Such a graph is called a Latin square graph (see e.g. this article by Bailey and Cameron http://designtheory.org/library/encyc/topics/lsee.pdf). We can interpret an autotopism of a Latin square as an automorphism of the Latin square graph. So let S be the set of Latin square graphs formed from the Latin squares of order n. So the question I'm interested in is:

Given a permutation p, is p an automorphism of one (or more) of the graphs in S?

My feeling is that it is a difficult question to answer in general -- I'm currently writing a 30+ page paper on the matter (with 2 co-authors). Actually most of the time it is easy (most of the time it's "no"), but there are some difficult cases.
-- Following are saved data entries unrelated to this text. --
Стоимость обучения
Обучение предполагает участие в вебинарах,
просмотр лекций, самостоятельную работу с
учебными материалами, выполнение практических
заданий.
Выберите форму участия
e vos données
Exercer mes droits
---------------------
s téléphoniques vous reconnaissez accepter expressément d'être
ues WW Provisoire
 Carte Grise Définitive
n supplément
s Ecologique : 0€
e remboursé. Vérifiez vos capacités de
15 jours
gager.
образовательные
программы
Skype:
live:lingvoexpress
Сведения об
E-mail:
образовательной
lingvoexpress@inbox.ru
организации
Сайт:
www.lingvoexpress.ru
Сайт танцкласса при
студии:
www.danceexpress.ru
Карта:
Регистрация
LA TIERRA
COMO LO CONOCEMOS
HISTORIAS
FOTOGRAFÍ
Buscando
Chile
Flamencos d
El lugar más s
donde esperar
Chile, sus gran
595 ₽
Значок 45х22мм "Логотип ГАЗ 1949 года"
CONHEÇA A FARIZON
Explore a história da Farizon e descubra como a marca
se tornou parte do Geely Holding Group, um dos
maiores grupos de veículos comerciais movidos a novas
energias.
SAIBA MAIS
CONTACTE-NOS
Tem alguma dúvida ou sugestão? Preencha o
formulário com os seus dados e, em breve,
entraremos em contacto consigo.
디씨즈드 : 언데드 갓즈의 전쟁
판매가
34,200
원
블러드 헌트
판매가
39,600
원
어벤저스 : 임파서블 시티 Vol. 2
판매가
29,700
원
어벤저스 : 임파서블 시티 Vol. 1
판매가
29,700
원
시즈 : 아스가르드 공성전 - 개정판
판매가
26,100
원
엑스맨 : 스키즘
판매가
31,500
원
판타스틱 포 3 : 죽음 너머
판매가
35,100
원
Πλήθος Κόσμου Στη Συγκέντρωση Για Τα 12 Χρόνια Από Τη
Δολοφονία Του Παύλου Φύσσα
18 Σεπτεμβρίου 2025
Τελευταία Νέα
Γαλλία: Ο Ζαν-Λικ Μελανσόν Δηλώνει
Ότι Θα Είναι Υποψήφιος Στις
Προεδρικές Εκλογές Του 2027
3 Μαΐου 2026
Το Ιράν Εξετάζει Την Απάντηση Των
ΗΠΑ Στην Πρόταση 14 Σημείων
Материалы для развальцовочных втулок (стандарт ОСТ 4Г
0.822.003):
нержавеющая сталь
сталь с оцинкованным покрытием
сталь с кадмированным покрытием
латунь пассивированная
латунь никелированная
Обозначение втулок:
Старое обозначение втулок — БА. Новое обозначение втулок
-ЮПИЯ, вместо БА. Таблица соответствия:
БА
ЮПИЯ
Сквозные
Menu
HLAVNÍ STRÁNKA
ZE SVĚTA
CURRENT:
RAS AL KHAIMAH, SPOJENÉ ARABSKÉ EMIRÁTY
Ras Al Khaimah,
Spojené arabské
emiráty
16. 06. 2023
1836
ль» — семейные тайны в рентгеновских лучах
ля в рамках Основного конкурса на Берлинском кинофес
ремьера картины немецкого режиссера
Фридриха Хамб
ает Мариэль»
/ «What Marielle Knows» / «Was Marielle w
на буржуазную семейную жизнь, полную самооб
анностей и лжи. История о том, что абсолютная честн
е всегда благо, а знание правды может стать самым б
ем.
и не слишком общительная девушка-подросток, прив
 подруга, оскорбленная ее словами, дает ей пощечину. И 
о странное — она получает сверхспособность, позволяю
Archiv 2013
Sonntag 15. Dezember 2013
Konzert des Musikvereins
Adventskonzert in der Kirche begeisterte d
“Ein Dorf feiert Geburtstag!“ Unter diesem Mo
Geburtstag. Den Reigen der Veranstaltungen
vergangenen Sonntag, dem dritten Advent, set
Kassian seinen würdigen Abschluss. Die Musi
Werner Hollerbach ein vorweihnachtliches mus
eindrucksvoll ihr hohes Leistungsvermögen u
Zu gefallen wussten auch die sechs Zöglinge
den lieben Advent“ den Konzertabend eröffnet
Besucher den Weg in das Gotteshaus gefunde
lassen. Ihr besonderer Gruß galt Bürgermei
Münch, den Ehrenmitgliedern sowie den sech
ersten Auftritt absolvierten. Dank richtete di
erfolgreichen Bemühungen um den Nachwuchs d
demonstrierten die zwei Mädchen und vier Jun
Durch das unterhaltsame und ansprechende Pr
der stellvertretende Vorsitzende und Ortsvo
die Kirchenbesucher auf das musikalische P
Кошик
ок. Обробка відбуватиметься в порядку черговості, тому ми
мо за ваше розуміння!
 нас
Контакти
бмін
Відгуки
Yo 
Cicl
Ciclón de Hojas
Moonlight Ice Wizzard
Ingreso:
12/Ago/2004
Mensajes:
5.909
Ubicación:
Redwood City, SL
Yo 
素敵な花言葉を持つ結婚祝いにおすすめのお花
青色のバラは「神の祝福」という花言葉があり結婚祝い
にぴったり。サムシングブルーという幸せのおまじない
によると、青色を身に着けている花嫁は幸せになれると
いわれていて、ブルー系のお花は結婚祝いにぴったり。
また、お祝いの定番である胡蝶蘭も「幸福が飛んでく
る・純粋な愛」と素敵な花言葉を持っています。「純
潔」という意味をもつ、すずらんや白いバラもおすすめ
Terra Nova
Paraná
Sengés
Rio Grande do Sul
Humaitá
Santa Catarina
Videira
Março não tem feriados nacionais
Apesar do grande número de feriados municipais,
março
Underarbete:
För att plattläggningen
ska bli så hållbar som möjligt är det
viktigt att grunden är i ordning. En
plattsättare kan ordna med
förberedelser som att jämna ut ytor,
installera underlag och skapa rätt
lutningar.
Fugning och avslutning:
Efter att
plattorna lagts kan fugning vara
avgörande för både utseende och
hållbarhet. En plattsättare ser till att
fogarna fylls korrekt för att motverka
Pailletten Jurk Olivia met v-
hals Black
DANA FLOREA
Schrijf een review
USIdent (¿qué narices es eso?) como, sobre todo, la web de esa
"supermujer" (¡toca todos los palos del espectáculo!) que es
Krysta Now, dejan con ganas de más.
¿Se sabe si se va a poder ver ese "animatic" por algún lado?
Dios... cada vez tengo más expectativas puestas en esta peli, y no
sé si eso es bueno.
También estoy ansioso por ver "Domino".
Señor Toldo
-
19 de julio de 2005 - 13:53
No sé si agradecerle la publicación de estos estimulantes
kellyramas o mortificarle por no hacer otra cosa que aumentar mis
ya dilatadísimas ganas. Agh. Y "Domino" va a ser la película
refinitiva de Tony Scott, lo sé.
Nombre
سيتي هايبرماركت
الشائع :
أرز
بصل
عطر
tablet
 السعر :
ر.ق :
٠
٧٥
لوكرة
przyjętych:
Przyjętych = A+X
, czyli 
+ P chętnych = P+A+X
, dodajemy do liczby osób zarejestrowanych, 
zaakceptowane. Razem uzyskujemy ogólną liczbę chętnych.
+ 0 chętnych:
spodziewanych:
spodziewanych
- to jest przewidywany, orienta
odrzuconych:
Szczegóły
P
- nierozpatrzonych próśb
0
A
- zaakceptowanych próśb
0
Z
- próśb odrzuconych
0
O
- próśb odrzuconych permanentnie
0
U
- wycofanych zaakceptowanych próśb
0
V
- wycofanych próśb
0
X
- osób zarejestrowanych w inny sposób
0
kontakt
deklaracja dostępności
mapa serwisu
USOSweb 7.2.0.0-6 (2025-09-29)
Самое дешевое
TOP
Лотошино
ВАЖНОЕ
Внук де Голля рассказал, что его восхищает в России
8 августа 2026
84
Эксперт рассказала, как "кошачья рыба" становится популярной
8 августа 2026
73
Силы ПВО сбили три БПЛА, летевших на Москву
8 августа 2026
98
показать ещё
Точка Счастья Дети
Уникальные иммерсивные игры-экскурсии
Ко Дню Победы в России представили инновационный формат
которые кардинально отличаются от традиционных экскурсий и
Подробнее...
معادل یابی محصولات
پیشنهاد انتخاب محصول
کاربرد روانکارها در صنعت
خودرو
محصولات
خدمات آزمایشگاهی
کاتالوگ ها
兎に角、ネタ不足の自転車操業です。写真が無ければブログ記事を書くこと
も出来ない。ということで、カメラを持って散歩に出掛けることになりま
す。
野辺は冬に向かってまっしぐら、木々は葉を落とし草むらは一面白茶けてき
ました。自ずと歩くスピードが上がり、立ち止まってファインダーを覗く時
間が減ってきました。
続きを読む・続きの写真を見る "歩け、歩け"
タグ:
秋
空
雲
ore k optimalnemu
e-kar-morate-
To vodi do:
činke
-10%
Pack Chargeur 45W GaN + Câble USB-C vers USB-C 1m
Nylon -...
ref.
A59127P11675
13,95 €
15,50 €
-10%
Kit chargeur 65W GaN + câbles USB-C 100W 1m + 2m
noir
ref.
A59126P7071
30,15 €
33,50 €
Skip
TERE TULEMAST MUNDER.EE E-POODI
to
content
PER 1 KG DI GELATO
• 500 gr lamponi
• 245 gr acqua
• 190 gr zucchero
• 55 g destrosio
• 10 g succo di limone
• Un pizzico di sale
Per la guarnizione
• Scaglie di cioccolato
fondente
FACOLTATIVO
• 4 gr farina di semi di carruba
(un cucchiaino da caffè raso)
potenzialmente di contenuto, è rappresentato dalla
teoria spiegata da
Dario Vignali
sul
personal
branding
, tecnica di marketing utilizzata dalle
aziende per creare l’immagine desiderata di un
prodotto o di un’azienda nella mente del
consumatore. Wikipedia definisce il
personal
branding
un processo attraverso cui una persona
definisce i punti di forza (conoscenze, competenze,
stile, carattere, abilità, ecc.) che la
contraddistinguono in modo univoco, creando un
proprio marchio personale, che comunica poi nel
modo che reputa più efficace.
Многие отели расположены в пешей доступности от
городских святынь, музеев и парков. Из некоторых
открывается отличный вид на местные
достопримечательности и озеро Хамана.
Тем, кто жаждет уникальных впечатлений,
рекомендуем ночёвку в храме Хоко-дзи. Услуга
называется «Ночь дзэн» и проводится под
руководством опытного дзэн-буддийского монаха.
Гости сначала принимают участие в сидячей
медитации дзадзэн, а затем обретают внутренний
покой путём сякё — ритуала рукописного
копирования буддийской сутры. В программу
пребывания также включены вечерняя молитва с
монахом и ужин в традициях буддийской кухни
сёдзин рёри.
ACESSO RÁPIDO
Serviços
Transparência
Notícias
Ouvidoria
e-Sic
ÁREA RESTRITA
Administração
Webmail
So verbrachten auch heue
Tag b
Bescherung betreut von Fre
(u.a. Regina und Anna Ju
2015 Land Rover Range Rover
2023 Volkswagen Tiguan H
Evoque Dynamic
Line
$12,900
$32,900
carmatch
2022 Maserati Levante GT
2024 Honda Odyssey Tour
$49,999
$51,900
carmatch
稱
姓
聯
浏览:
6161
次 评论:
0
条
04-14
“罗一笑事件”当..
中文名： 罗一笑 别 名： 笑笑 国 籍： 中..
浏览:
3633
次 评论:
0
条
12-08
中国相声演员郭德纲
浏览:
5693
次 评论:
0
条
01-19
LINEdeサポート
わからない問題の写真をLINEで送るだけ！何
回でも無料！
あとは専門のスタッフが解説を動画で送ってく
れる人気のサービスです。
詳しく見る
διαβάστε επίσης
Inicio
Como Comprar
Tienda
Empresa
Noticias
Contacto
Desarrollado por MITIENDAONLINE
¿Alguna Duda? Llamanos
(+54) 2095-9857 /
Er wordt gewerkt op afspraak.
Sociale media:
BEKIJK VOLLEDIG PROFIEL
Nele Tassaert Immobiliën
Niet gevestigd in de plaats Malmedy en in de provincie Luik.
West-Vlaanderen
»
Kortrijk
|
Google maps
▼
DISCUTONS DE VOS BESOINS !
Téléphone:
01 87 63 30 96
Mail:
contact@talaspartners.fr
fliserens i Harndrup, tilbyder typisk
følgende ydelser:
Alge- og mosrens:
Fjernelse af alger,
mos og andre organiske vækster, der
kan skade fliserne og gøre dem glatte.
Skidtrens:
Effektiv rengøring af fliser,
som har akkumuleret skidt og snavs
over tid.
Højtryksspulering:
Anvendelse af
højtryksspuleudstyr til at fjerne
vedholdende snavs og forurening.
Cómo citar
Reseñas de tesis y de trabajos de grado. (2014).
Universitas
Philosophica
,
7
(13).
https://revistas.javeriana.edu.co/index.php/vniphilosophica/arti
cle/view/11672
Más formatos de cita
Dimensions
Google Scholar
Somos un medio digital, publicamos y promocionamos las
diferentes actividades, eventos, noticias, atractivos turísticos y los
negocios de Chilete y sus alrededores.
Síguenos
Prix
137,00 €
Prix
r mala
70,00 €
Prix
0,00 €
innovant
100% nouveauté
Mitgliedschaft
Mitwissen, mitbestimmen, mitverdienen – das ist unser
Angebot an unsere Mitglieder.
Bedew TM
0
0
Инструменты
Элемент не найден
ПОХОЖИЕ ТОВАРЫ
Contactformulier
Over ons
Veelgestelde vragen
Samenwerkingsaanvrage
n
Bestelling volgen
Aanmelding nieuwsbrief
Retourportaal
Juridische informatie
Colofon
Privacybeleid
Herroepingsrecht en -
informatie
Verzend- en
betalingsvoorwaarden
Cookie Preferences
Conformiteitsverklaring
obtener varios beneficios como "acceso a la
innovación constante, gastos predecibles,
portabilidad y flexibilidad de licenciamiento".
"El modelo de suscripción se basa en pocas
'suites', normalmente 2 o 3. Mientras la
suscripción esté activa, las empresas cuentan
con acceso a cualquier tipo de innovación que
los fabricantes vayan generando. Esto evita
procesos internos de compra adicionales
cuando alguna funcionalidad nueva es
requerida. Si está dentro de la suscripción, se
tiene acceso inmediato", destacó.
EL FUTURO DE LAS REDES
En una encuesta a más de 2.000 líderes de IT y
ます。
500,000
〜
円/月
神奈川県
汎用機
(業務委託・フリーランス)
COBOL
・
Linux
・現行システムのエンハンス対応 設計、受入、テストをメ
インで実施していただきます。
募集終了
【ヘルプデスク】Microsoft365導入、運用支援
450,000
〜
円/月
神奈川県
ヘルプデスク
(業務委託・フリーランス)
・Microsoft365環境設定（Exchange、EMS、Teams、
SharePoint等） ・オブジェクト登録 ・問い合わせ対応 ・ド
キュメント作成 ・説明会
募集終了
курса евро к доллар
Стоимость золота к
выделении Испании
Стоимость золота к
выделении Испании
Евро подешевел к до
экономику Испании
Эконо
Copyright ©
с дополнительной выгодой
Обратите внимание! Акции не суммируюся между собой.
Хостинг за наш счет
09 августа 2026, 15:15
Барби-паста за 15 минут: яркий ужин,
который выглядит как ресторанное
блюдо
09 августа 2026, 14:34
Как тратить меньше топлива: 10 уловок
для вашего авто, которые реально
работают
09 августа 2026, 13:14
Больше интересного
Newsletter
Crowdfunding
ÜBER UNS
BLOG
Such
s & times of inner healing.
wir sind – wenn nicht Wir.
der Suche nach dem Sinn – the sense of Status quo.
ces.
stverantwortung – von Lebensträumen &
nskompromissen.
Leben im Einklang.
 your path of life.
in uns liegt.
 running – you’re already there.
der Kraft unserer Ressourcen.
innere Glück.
So I'm interested in finding decision problems that would be related to "symmetry classification". They don't really need to be related to Latin squares, I'm just hoping to use these techniques to answer the question for Latin squares.

Answer 1

Take any language $L$ (that consists of binary strings). Construct the set $S$ of graphs as follows:

• For each string $x \in L$ with $|x| = n$, we have the graph $G_x = (V_x,E_x)$ in $S$, with the set of nodes $V_x = \{1,2,...,3n\}$ and the following edges: if bit $i$ of $x$ is $0$, then the nodes $3i-2$ and $3i-1$ are adjacent, otherwise $3i-2$ and $3i$ are adjacent. There are no other edges.

Now let $p$ be a permutation of $\{1,2,...,3n\}$. Assume that $p$ is an automorphism of some graph in $S$. That is, $p$ is an automorphism of $G_y$ for some $y \in L$. Let $i \in \{1,2,...,n\}$. Let us consider the following two cases:

• $p(3i-2) = 3i-1$, $p(3i-1) = 3i-2$, $p(3i) = 3i$. Then we must have bit $i$ of $y$ equal to $0$.
• $p(3i-2) = 3i$, $p(3i-1) = 3i-1$, $p(3i) = 3i-2$. Then we must have bit $i$ of $y$ equal to $1$.

Hence if we can solve the question "is a given $p$ automorphism of some $G \in S$", we can also solve the question "is a given string $y$ in $L$". Moreover, if we can do the former in, say, polynomial time in $|p|$, we can do the latter in polynomial time in $|y|$ as well.

Now you can just let $L$ be your favourite NP-hard problem. Or the halting problem...